Another advantage of Imperial’s in-house IT skills is that it is able to create and customise track and trace systems to meet the needs of individual OEMs. These systems can be web-based if necessary. “We could interface with any system anywhere in the world – if the costs can be justified. Our approach is to involve the OEM and the software vendors with our own in-house developers in order to come up with a solution,” says Laubscher.
Imperial also provides value-added warehousing through Panopa. “In Europe, Panopa pre-assembles components such as dashboards and floor pans, and also fits tyres to rims before supplying them in-sequence to the manufacturing line,” says Laubscher. The group is capable of providing similar services in South Africa, according to Pascoe. “Our objective is to assist OEMs in keeping the cost of motor vehicles as low as possible by providing a seamless service,” he says.

Imperial Holdings

With total assets of US$3-billion and annual revenue of US$4.8-billion and 26 900 people employed in 26 countries, Imperial is one of South Africa’s largest industrial companies.
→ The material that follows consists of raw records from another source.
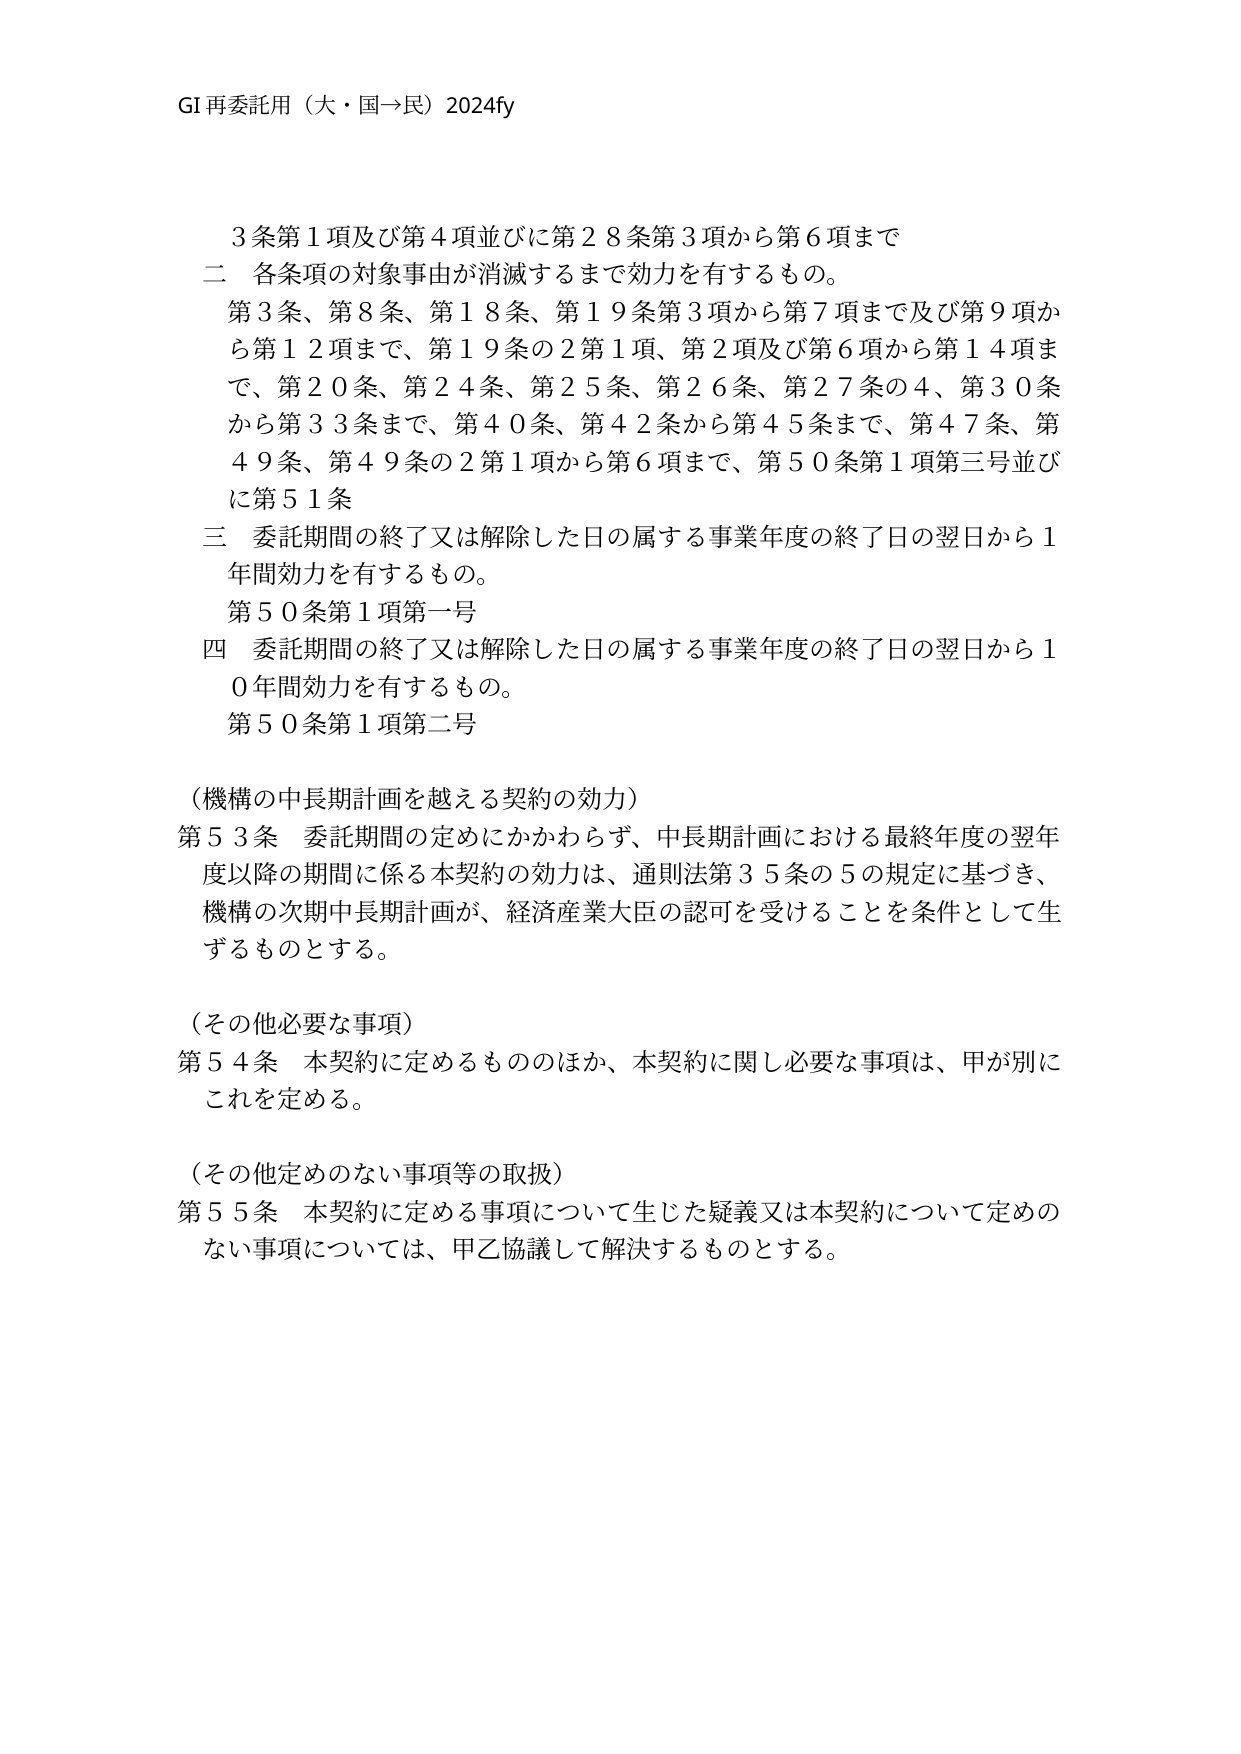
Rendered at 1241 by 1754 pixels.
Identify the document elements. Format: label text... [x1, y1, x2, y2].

text 第５０条第１項第一号 [177, 592, 1063, 629]
text （その他必要な事項） [177, 1004, 1063, 1042]
text 第５０条第１項第二号 [177, 704, 1063, 742]
text （その他定めのない事項等の取扱） [177, 1154, 1063, 1192]
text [227, 217, 1063, 254]
text （機構の中長期計画を越える契約の効力） [177, 779, 1063, 817]
text 第５５条 本契約に定める事項について生じた疑義又は本契約について定めのない事項については、甲乙協議して解決するものとする。 [177, 1192, 1063, 1267]
text 第３条、第８条、第１８条、第１９条第３項から第７項まで及び第９項から第１２項まで、第１９条の２第１項、第２項及び第６項から第１４項まで、第２０条、第２４条、第２５条、第２６条、第２７条の４、第３０条から第３３条まで、第４０条、第４２条から第４５条まで、第４７条、第４９条、第４９条の２第１項から第６項まで、第５０条第１項第三号並びに第５１条 [227, 292, 1063, 517]
text 二 各条項の対象事由が消滅するまで効力を有するもの。 [177, 254, 1063, 292]
text 第５３条 委託期間の定めにかかわらず、中長期計画における最終年度の翌年度以降の期間に係る本契約の効力は、通則法第３５条の５の規定に基づき、機構の次期中長期計画が、経済産業大臣の認可を受けることを条件として生ずるものとする。 [177, 817, 1063, 967]
text 四 委託期間の終了又は解除した日の属する事業年度の終了日の翌日から１０年間効力を有するもの。 [202, 629, 1063, 704]
text 第５４条 本契約に定めるもののほか、本契約に関し必要な事項は、甲が別にこれを定める。 [177, 1042, 1063, 1117]
text 三 委託期間の終了又は解除した日の属する事業年度の終了日の翌日から１年間効力を有するもの。 [202, 517, 1063, 592]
Imperial is a powerful force in the wider transportation and mobility markets in Southern Africa, Europe and the United Kingdom, with a growing presence in the East. Its origins go back to 1948 when founder Percy Abelkop opened a service station and motor business in Johannesburg. The company was listed on the South African JSE Securities Exchange early in 1987.

Logistics and Transport

Imperial Logistics is the largest division in the Imperial Group, operating more than 5 000 heavy vehicles and over 450 000 square metres of warehousing space across Southern Africa. The operations on the sub-continent include local and long-distance transport, refrigerated and tanker transport, warehousing, and related value-added services. In Europe, the business offering covers global logistics solutions; inland waterway shipping; ownership and warehouse management; air, ocean, road and rail transport; as well as terminal operations and storage facilities, including container, bulk and landside service provision (bulk, breakbulk and containers). International clearing and forwarding services are provided through partner company Bachmann-Megafreight.
One of Imperial Logistics’ companies, Imperial Cargo, operates some 568 vehicles, covering 70 million kilometres per year. The company owns and manages warehousing space of about 119 000 square meters nationally. Services include, amongst others, line-haul, feeder services, consolidation/cross docking, distribution and landside service provision.

Bachmann-Megafreight offers a comprehensive range of air and ocean options for the import and export of goods primarily from the Unites States, United Kingdom, Europe, Asia, Australia, South America and Africa. As part of Bremen-based JH Bachmann, its network extends across the globe. JH Bachmann is an international provider of freight forwarding and logistic services for air and ocean cargo. Services include handling shipments of both full container loads and consolidated cargoes, modern warehousing and distribution.